Professor Phelps, or “Billy” as he was known by friends, taught at Yale and was the preeminent literature instructor in the United States during his tenure. A New Haven native, Phelps was held in very high regard by nearly anyone who knew him and was seen as Yale’s “ambassador” to the rest of the world. He was known in his professional career as breaking the status quo of literature instruction and in 1895 introduced the world’s first higher education course in modern literature. By giving modern novels their place of importance next to the old predominantly European canon, Phelps single handedly legitimized the modern novel and the publishing market for novelists boomed in the early 20th century. His course came to be taught in every American college thereafter. Despite disrupting the academic system Phelps was known as the country’s foremost expert on William Shakespeare and was able to quote any line from the Bard at the drop of a hat.

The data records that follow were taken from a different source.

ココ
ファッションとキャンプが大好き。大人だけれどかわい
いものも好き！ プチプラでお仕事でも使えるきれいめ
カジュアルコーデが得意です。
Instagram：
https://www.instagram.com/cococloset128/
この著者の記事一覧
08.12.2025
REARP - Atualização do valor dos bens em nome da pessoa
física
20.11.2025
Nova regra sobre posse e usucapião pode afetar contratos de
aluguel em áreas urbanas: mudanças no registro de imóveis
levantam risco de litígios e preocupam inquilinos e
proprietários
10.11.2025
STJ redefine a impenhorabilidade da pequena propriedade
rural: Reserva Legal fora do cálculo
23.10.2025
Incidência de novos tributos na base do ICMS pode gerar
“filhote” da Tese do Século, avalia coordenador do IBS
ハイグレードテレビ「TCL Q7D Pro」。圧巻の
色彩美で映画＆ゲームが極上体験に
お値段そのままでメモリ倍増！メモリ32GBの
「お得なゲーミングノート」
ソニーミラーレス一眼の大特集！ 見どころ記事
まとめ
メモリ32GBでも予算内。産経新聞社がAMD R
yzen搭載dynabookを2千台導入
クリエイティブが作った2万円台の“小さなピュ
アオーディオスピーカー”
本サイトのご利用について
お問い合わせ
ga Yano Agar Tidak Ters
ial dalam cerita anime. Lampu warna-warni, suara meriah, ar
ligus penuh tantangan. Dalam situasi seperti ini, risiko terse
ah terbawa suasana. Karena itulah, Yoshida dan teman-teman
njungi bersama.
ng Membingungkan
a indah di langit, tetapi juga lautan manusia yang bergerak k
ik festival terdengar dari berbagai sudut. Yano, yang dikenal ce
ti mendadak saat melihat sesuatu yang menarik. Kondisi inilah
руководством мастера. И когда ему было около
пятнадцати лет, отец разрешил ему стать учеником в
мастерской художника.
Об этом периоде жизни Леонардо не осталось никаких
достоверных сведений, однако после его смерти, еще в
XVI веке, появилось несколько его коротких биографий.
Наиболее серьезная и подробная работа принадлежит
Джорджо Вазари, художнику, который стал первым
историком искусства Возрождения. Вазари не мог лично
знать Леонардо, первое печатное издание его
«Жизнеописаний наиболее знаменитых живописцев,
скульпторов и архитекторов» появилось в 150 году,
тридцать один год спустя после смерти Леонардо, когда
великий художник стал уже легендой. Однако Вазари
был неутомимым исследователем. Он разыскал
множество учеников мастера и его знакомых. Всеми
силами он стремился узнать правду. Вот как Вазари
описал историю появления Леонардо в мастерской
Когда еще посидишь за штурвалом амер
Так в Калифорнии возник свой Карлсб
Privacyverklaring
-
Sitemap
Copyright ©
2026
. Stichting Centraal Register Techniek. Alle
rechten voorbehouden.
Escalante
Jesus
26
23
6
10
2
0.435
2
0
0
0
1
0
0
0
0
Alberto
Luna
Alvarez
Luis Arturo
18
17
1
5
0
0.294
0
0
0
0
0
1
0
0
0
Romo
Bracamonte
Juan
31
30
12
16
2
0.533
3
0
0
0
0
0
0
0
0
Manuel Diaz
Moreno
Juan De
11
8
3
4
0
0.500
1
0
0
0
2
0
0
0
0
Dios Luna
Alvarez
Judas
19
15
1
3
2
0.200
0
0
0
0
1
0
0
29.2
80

By the 1910s, the public common in front of his home was under the maintenance of the New Haven Parks Department. It was tastefully landscaped, and its edges were surrounded by elm trees and the wrought iron fence that stands today. The care for the park slid over the years as city budgets tightened during the Great Depression and World War II. At the height of the war Temple Square was used as a strategic deposit ground for sand to be used against incendiary bombs. Citizens were welcome to sparingly use the material. Luckily New Haven never suffered an enemy bombing during World War II.
It did suffer the loss of Professor Phelps in 1943. The esteemed community and faculty member passed on August 2nd. In his honor the city dedicated Temple Square to be memorialized as Phelps Triangle. The funding for upkeep remained non-existent and by 1949 the park was in disrepair. The Garden Club of New Haven began to raise funds and plant annually to help keep Phelps Triangle an honor worthy of its name. Despite their attempts the park continued to slide as the last of the elms originally planted by the Whitney family, died off.
In 1970, the Garden Club and Parks Department came to a formal agreement of maintenance and replanting that continues to today. Phelps Triangle is not a static park but rather one of natural change and progress. Upgraded and cared for by volunteers dedicated to making this tiny sliver of New Haven a lasting refuge in our busy urban landscape.